Saturday November 02, 2024

Palestinians dig with bare hands to retrieve bodies amid lack of equipment

Published : 03 Dec 2023, 21:06

  DF News Desk
Palestinian workers establish a mass grave for the victims inside and north of Gaza City, in the southern Gaza Strip city of Khan Younis, on Nov. 22, 2023. File Photo: Xinhua by Rizek Abdeljawad.

Om Mohammed Jouda, a 55-year-old Palestinian woman living in Gaza City, is busy digging with bare hands in the debris of a multi-floor house destroyed during the Israel-Hamas conflict in an attempt to recover the bodies of her relatives who have been buried under the rubble for many days, reported Xinhua.

However, not much progress has been made so far due to a lack of tools.

"About 50 people are under the rubble, and no one came here to help us," said Jouda, a mother of four, noting that the buried ones were in the residence when an Israeli attack hit the place without any alarm.

"The bodies may rot, and we must dig them out and bury them as soon as possible," she added.

The same happened to Mohammed Abu Ishaq, who has been busy digging the rubble for days in the al-Nuseirat refugee camp, central Gaza Strip, in the hope that he could retrieve the bodies of his 15 cousins buried under the debris after an Israeli bombardment, which came shortly before the humanitarian truce entered into force on Nov. 24, destroyed their house.

Since the Palestinian civil defense service did not have enough equipment, the 39-year-old father of seven, together with dozens of his family members, decided to recover the bodies of his relatives with their bare hands.

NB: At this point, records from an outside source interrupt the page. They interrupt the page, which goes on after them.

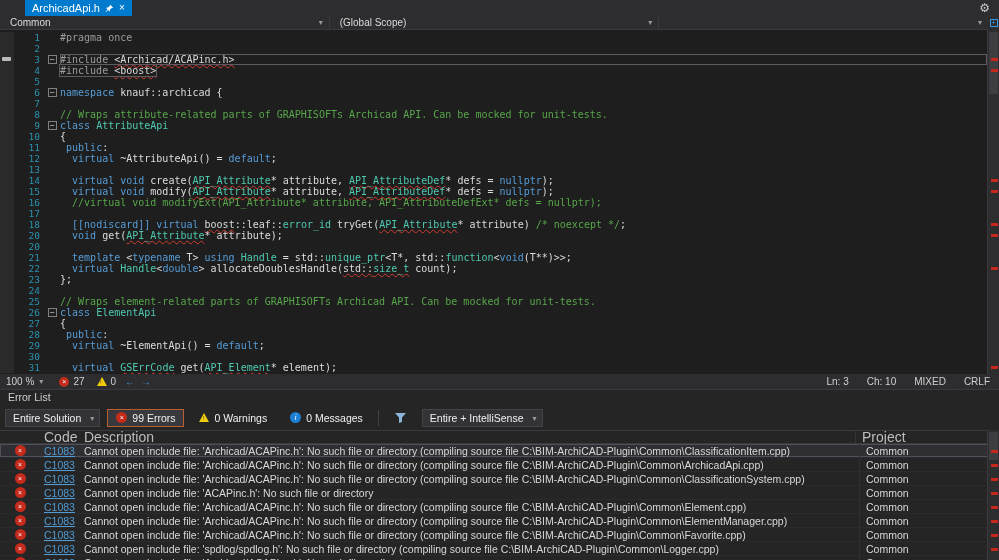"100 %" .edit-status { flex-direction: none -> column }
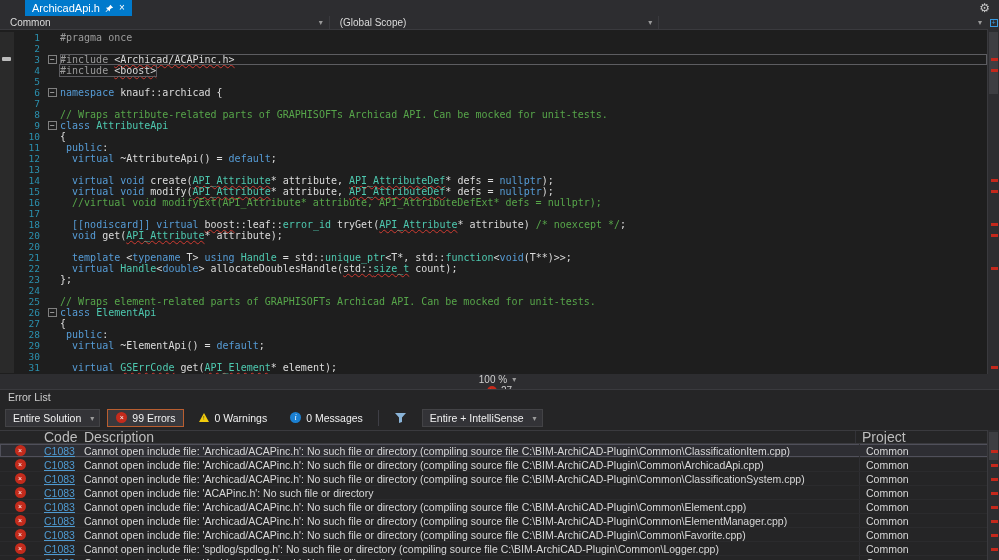"Entire + IntelliSense" span { text: Entire + IntelliSense -> Build + ArchicadApi }
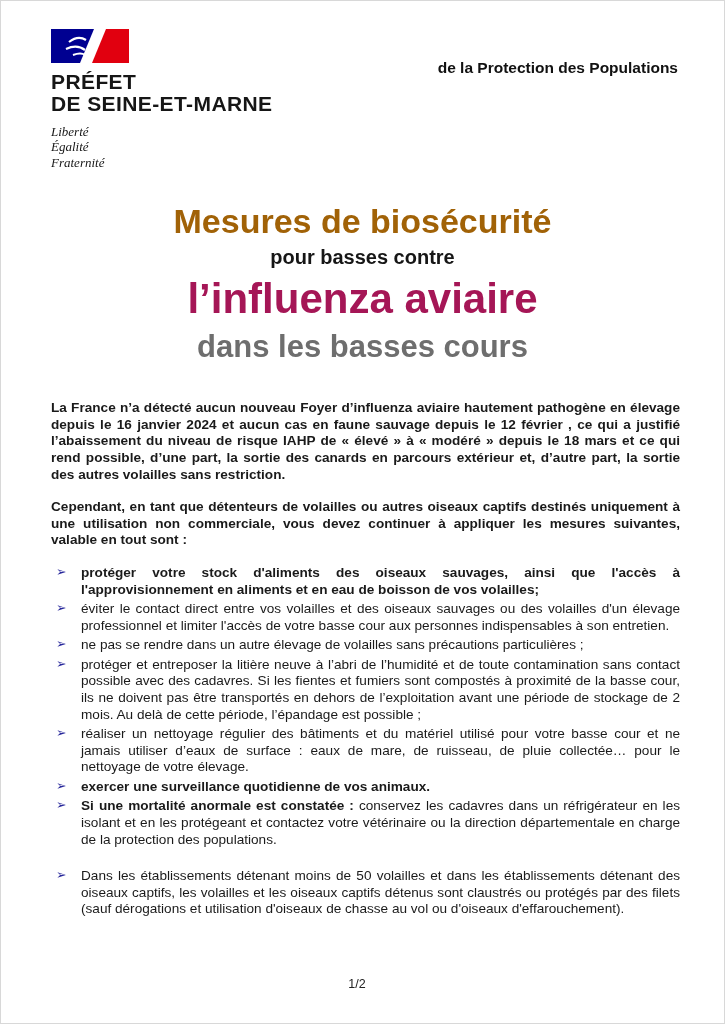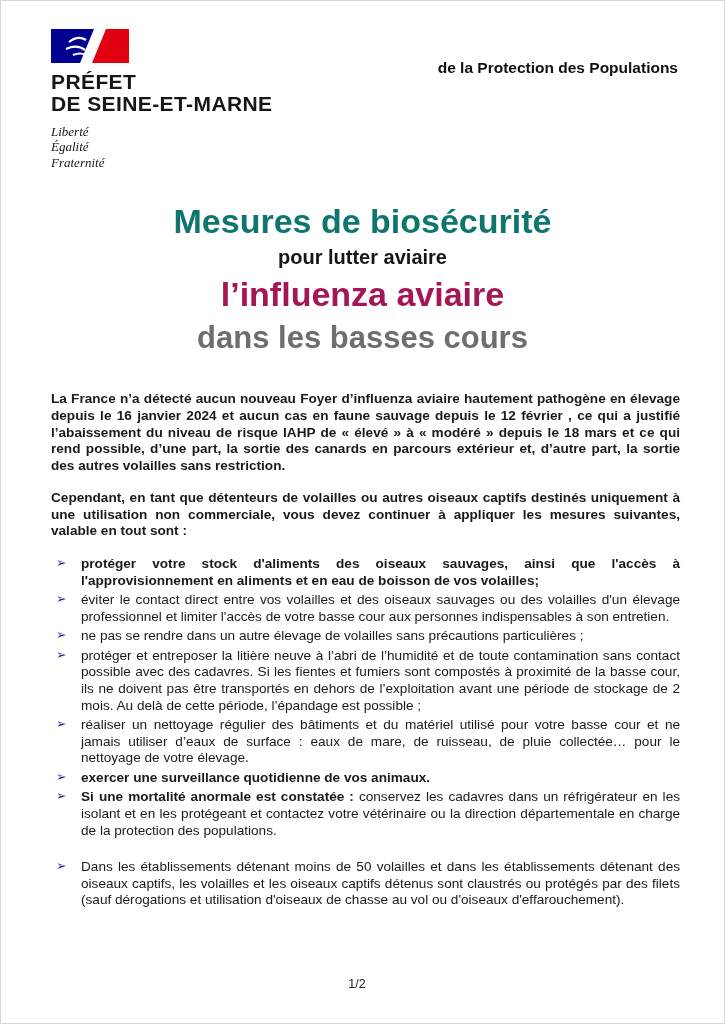"Mesures de biosécurité" .title-main { color: #0f766e -> #a16207 }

"We cannot blame local authorities," he said. "Israel committed deadly assaults against us and no one can deal with its consequences."

Since the Israel-Hamas conflict broke out on Oct. 7, Israel has attacked the war-torn enclave with approximately 100,000 bombs and rockets, said the Hamas-run government on Saturday.

"About 6,500 people are missing under the rubble and their fate is still unknown, including children and women," said the Hamas-run Health Ministry.

According to Mahmoud Basal, spokesperson of the Palestinian civil defense service, Gaza's primary search-and-rescue force faces severe difficulties in recovering the bodies from under the rubble of residential buildings due to the lack of equipment and machinery. The Israeli army has targeted all the vehicles in Gaza City, leaving only one excavator that can work.

Moreover, the civil defense service has had more than two dozen workers killed and over 100 injured since the conflict began, and the crew is now working to its utmost, Basal said, calling for assistance from the international community.

The United Nations and other international organizations have warned that the prolonged accumulation and decomposition of corpses threatens to cause serious health disasters and environmental pollution in the Strip.

According to official Palestinian statistics, the number of housing units that were subjected to complete destruction as a result of the Israeli attack amounted to approximately 51,000 units, in addition to 250,000 housing units that were subject to partial destruction.